Problem details:
Write out every one of the lines below word for word, leaving out the pictures.

>> begin Records

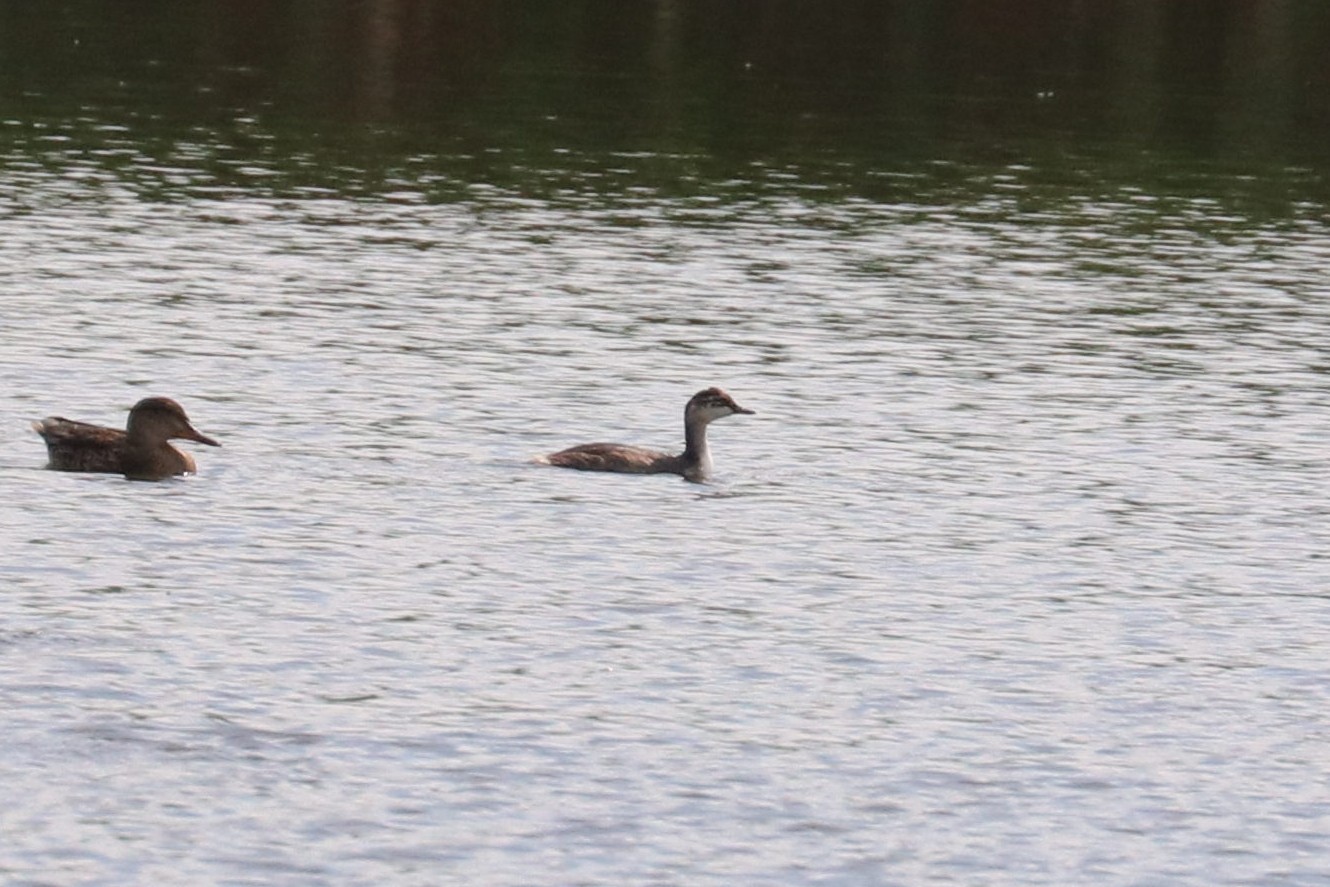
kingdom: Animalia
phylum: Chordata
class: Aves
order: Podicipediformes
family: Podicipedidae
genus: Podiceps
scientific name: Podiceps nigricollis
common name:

>> end Records

In response:
kingdom: Animalia
phylum: Chordata
class: Aves
order: Podicipediformes
family: Podicipedidae
genus: Podiceps
scientific name: Podiceps nigricollis
common name:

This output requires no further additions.